If the energy of the excited state were equal to the energy of the metastable state, we would only have two distinct energy levels, meaning population inversion could not occur.

Part 4

Most higher energy atoms will be in the metastable state.

An atom in the highest excited state will very quickly decay to the metastable state by spontaneous emission, so atoms do not stay in the excited state very long. But once an atom reaches the metastable state, it will stay there for a very long time. This means that most higher energy atoms will collect in the metastable state.

The photons released by a stimulated emission process can interact with other excited electrons, causing more stimulated emissions to occur. This produces a large number of photons with identical energy, phase, and direction, which form a laser beam.

However, it is also possible for a photon to pass through the active medium without interacting with any electrons. In this case, stimulated emission does not occur, and we cannot produce a laser beam. To fix this problem, we use a resonant cavity. To build the resonant cavity, we simply place mirrors on every side of the active medium. Most of these should be full mirrors, meaning they reflect every photon that hits them, but one of them needs to be a partial mirror, meaning it allows some photons to pass through.

If a photon passes through the active medium without causing any stimulated emissions, it will reach the mirror at the end and be reflected back. This means the photon will pass through the active medium again and have another chance at interacting with an electron. When the photon finally interacts with an electron, it will stimulate the emission of another photon, which can also be reflected back and forth until it causes another photon emission. By reflecting the photons back and forth through the active medium, we produce more and more photons in total, creating a stronger laser beam. This process is known as amplification. The photons that are allowed to pass through the partial mirror are what we see as laser light.

Example 3: Resonant Cavities

One of the reflecting faces of the resonant cavity of a laser must be less than completely reflective for the laser to be effective. Which of the following explains why this is the case?

  1. If all faces of the resonant cavity are equally reflective, light waves traveling in opposite directions through the cavity destructively interfere.
  2. Energy cannot be emitted from the resonant cavity if all its faces are perfectly reflective.
  3. External energy cannot be supplied to the resonant cavity if all its faces are perfectly reflective.
  4. Coherent light cannot be emitted from the resonant cavity if all its faces are perfectly reflective.
  5. All the reasons given are true.

Answer

The answer is D, coherent light cannot be emitted from the resonant cavity if all its faces are perfectly reflective.
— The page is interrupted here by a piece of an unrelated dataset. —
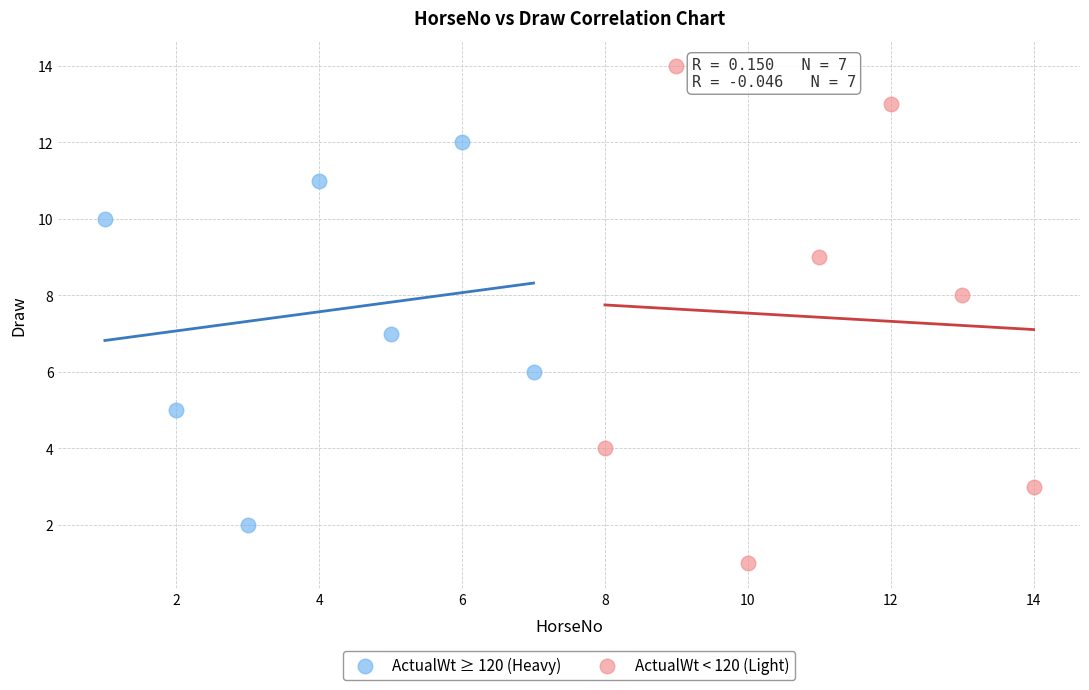

What are all the series names shown in the legend?

ActualWt ≥ 120 (Heavy), ActualWt < 120 (Light)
The resonant cavity uses mirrors to reflect photons back and forth through the active medium in order to increase the chances of a photon causing a stimulated emission. But if all of the faces of the resonant cavity were perfectly reflective and allowed no photons to pass through, we would not be able to see any of the laser beam that we had produced. So, one of the faces must be partially reflective so that our laser beam can pass through the resonant cavity.

Note that destructive interference does not occur. The resonant cavity is designed to have a certain length, such that standing waves are produced in the cavity, preventing destructive interference.

The energy source does not provide energy by directly inputting high-energy photons. Instead, it usually takes the form of an electrical power source, which could be applied even if all the mirrors were perfectly reflective.

Key Points

  • Lasers use the stimulated emission of photons to produce beams of light.
  • The active material of a laser needs three energy levels: a ground state, a metastable state, and an excited state.
  • An energy source is needed to create a population inversion in the active material, where more electrons are in excited states than in the ground state.
  • A resonant cavity, consisting of mirrors placed on either side of the active material, amplifies the beam of laser light.